The UN’s Strategic Response Plan, also known as a Flash Appeal, has been drawn up to support 240,000 people. The authors say that with the violence in Anbar showing no sign of letting up, there could soon be as many as half a million in need of humanitarian aid.
Although many families have fled Ramadi and Fallujah, large numbers still remain, many trapped inside military cordons imposed by the Iraqi Security Forces (ISF) who are trying to cut off supplies to insurgents and force a retreat.
The World Health Organization (WHO) warned that even before this fighting, which began in January, the health indicators in Anbar were some of the worst in Iraq.
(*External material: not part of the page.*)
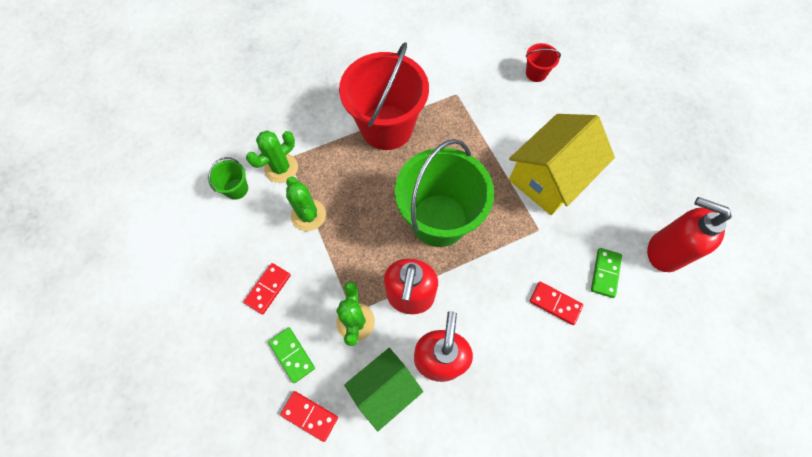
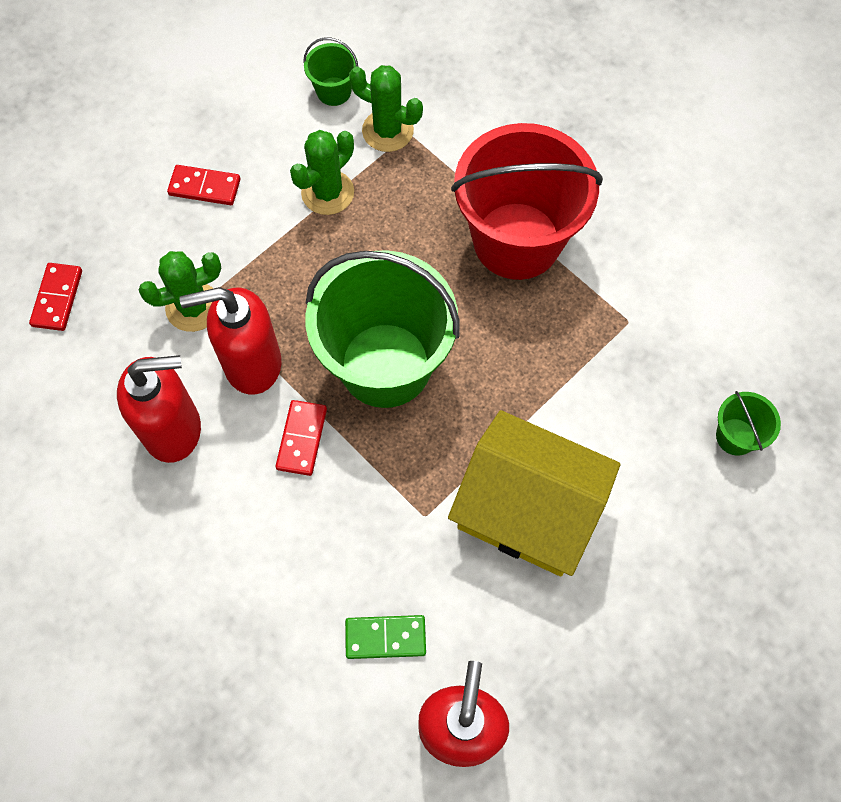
camera: 70 degrees right, 0 degrees up
green domino [268,327,315,383] -> none
green house [344,348,423,431] -> none
red bucket [526,43,561,82] -> green bucket [716,391,781,456]
red domino [530,282,583,325] -> red domino moved to [275,400,327,476]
The health needs, it said, were “immense”, and it warned that there was a “very high likelihood” that polio could spread from over the border in Syria due to the interruptions to immunization programmes.
Fewer than a third of primary health care facilities are functioning, and the main hospitals in Ramadi and Fallujah had been hit by rockets, the agency said, explaining that this lack of infrastructure, along with to the displacement of health workers, had created a “very complex scenario” and a “daunting challenge”.
Violent clashes began in Anbar at the turn of the year following a military crackdown on anti-government Sunni Muslim protest camps.
The situation has been further fanned by the involvement of Islamist militants from the al-Qaeda-affiliated Islamic State of Iraq and the Levant (ISIS), which is currently fighting across the border in the Syrian civil war.
Iraq now has the second highest number of IDPs in the Middle East, after Syria, with a total of more than 1.1 million registered, the NGO Coordination Committee in Iraq (NCCI) said in statement on 4 March.